À la veille de la finale du Top 14 face à Montpellier, Ugo Mola, manager du Stade Toulousain, s’est ouvert sur les nombreux épisodes extrasportifs qui ont marqué la saison du club. Entre polémiques et critiques, il admet que l’équipe a dû apprendre à se serrer les coudes face à l’adversité.
« On a facilement identifié ceux qui nous en veulent », confie-t-il, tout en refusant de nommer explicitement les auteurs de ces attaques. Selon lui, cette longue saison a testé la résilience du groupe. « Nos saisons sont hyper longues. On a des groupes de plus en plus étoffés pour répondre à l’exigence du Top 14. (…) Cette longueur de saison amène à vivre notre lot d’écueils autour de nous parce qu’il s’est passé beaucoup de choses. Cela ne vous a pas échappé, on a quand même assez facilement identifié ceux qui nous en veulent. »
Malgré cela, Ugo Mola reste fermement concentré sur l’essentiel : la performance sur le terrain. « Notre seul mode d’expression, et peut-être le meilleur service com’ du club, ça reste le terrain et les acteurs de ce jeu. (…) La seule bonne réponse qu’on peut apporter, c’est notre capacité à jouer notre rugby, à continuer de former. »
Le technicien ne prétend pas que tout est parfait au sein de son club. « On ne fait pas tout bien au Stade Toulousain, je vous l’assure. Et Dieu sait qu’on se creuse la tête parfois, on se trompe. Mais par contre, on essaie de former, de donner de la force à notre formation, avec un bon recrutement. » Il a aussi pris le soin de défendre ses joueurs, qu’il juge trop souvent exposés : « Je crois qu’on devrait un peu plus chérir la qualité des joueurs qui évoluent en France.
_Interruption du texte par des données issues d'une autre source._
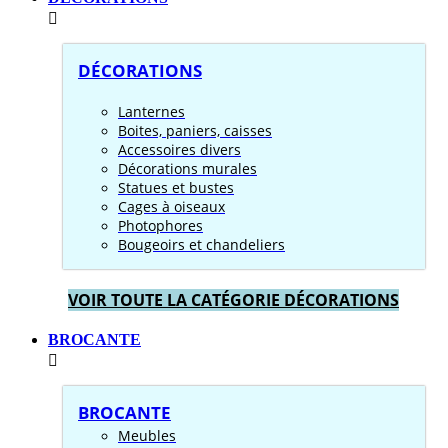
DÉCORATIONS
Lanternes
Boites, paniers, caisses
Accessoires divers
Décorations murales
Statues et bustes
Cages à oiseaux
Photophores
Bougeoirs et chandeliers
VOIR TOUTE LA CATÉGORIE DÉCORATIONS
BROCANTE
BROCANTE
Meubles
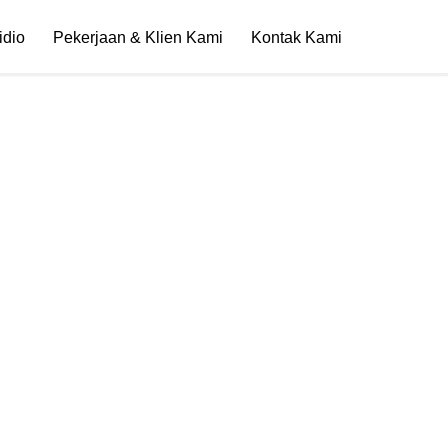
idio
Pekerjaan & Klien Kami
Kontak Kami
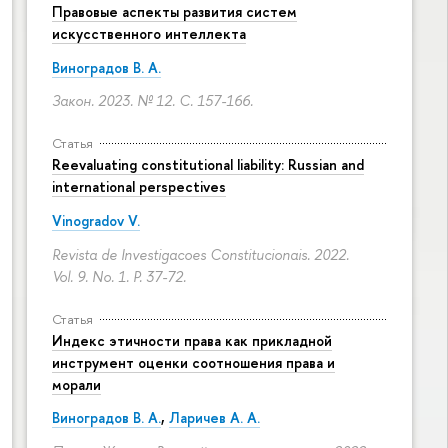
Правовые аспекты развития систем
искусственного интеллекта
Виноградов В. А.
Закон. 2023. № 12.
С. 157-166.
Статья
Reevaluating constitutional liability: Russian and
international perspectives
Vinogradov V.
Revista de Investigacoes Constitucionais. 2022.
Vol. 9. No. 1.
P. 37-72.
Статья
Индекс этичности права как прикладной
инструмент оценки соотношения права и
морали
Виноградов В. А.
,
Ларичев А. А.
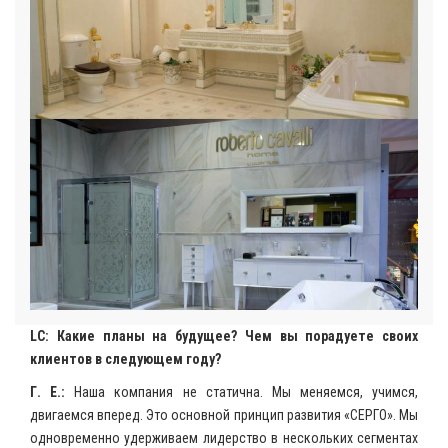
LC: Какие планы на будущее? Чем вы порадуете своих
клиентов в следующем году?
Г. Е.:
Наша компания не статична. Мы меняемся, учимся,
двигаемся вперед. Это основной принцип развития «СЕРГО». Мы
одновременно удерживаем лидерство в нескольких сегментах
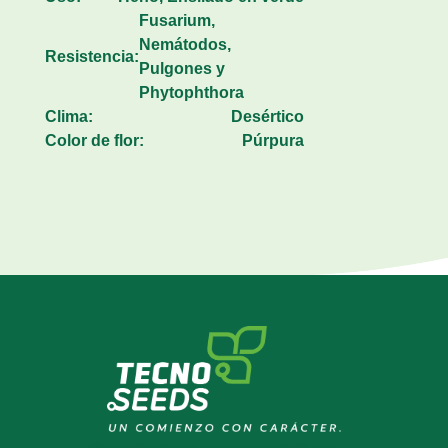
Fusarium,
Nemátodos,
Resistencia:
Pulgones y
Phytophthora
Clima:
Desértico
Color de flor:
Púrpura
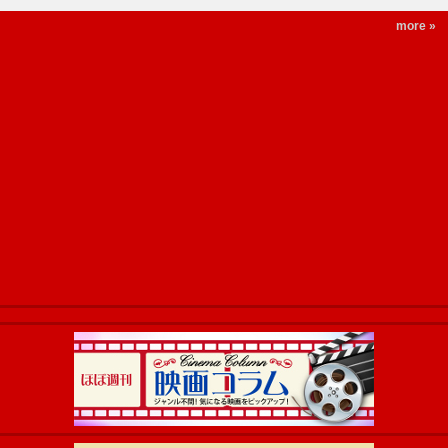
more »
On devrait un peu plus les protéger. (…) Je pense que sincèrement, parfois les joueurs sont un peu trop pris pour de la chair à canon par nos instances. »
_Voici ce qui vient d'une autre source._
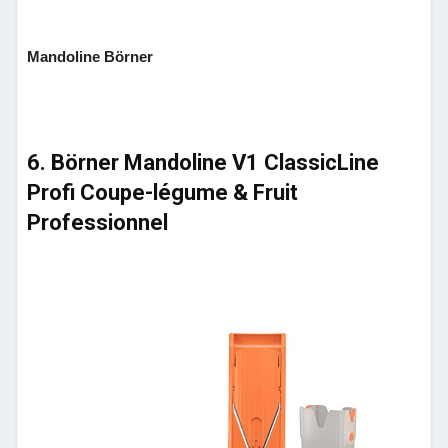
Mandoline Börner
6. Börner Mandoline V1 ClassicLine
Profi Coupe-légume & Fruit
Professionnel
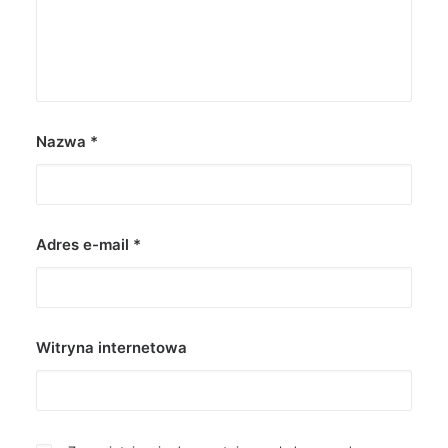
Nazwa
*
Adres e-mail
*
Witryna internetowa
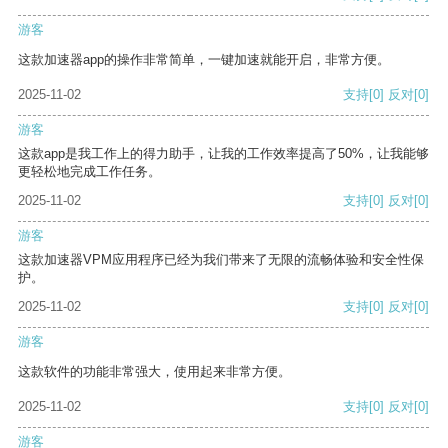
游客
这款加速器app的操作非常简单，一键加速就能开启，非常方便。
2025-11-02
支持
[0]
反对
[0]
游客
这款app是我工作上的得力助手，让我的工作效率提高了50%，让我能够
更轻松地完成工作任务。
2025-11-02
支持
[0]
反对
[0]
游客
这款加速器VPM应用程序已经为我们带来了无限的流畅体验和安全性保
护。
2025-11-02
支持
[0]
反对
[0]
游客
这款软件的功能非常强大，使用起来非常方便。
2025-11-02
支持
[0]
反对
[0]
游客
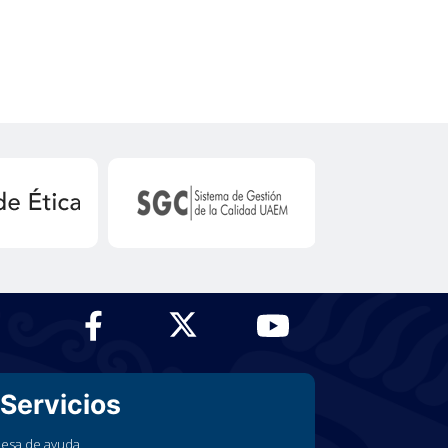
Servicios
esa de ayuda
Quand un journaliste a tenté d’identifier qui en voudrait au Stade Toulousain, Ugo Mola a préféré éluder la question avec humour : « C’est vous, les journalistes, c’est vous qui devez investiguer, ce n’est pas moi. » Et de conclure en rappelant que chacun joue un rôle bien défini dans le club : « Aujourd’hui, notre préoccupation, sincèrement, elle est vraiment orientée sur la finale de demain soir. (…) Didier (Lacroix) gère l’extrasportif, Jérôme (Cazalbou) vous a mis un beau casting pour la conférence de presse. Et moi, je m’occupe du terrain et du jeu. Chacun à sa place et je pense que c’est souvent là que ça fonctionne. »
À quelques heures du coup d’envoi, le Stade Toulousain choisit donc de laisser les polémiques de côté pour livrer sa bataille sur le terrain, là où se joue véritablement son destin.